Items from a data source
====

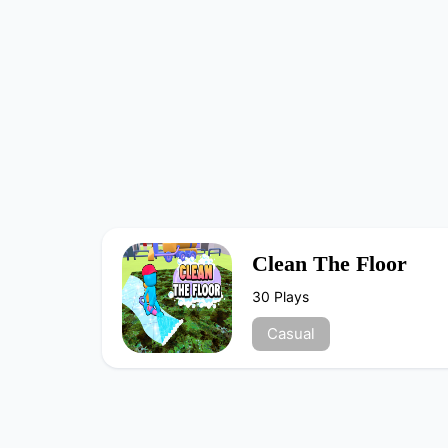
Clean The Floor
30 Plays
Casual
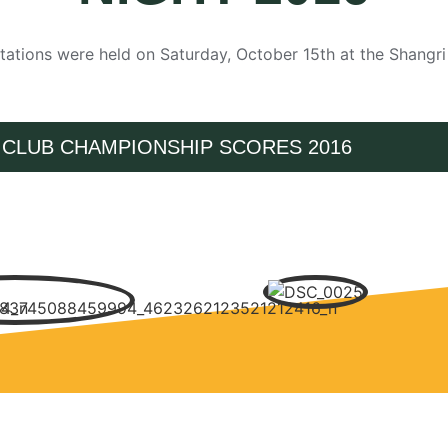
ations were held on Saturday, October 15th at the Shangr
CLUB CHAMPIONSHIP SCORES 2016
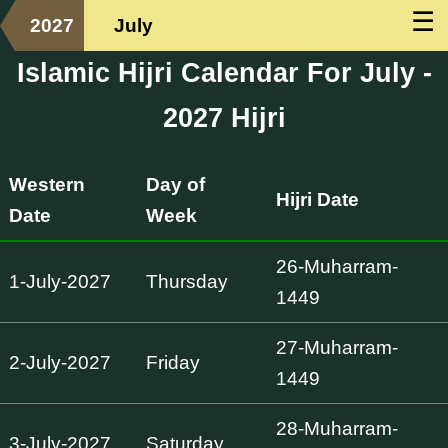
☰
2027
July
Islamic Hijri Calendar For July -
2027 Hijri
Western
Day of
Hijri Date
Date
Week
26-Muharram-
1-July-2027
Thursday
1449
27-Muharram-
2-July-2027
Friday
1449
28-Muharram-
3-July-2027
Saturday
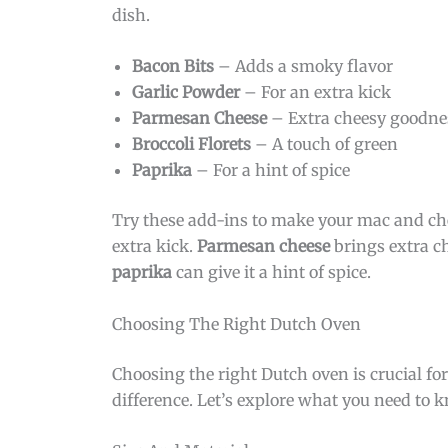
dish.
Bacon Bits
– Adds a smoky flavor
Garlic Powder
– For an extra kick
Parmesan Cheese
– Extra cheesy goodne
Broccoli Florets
– A touch of green
Paprika
– For a hint of spice
Try these add-ins to make your mac and ch
extra kick.
Parmesan cheese
brings extra c
paprika
can give it a hint of spice.
Choosing The Right Dutch Oven
Choosing the right Dutch oven is crucial f
difference. Let’s explore what you need to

====

Each entry is to be returned as it stands, and each picture is to be left out.

Clean The Floor
30 Plays
Casual
ations were held on Saturday, October 15th at the Shangr
CLUB CHAMPIONSHIP SCORES 2016
☰
2027
July
Islamic Hijri Calendar For July -
2027 Hijri
Western
Day of
Hijri Date
Date
Week
26-Muharram-
1-July-2027
Thursday
1449
27-Muharram-
2-July-2027
Friday
1449
28-Muharram-
3-July-2027
Saturday
dish.
Bacon Bits
– Adds a smoky flavor
Garlic Powder
– For an extra kick
Parmesan Cheese
– Extra cheesy goodne
Broccoli Florets
– A touch of green
Paprika
– For a hint of spice
Try these add-ins to make your mac and ch
extra kick.
Parmesan cheese
brings extra c
paprika
can give it a hint of spice.
Choosing The Right Dutch Oven
Choosing the right Dutch oven is crucial f
difference. Let’s explore what you need to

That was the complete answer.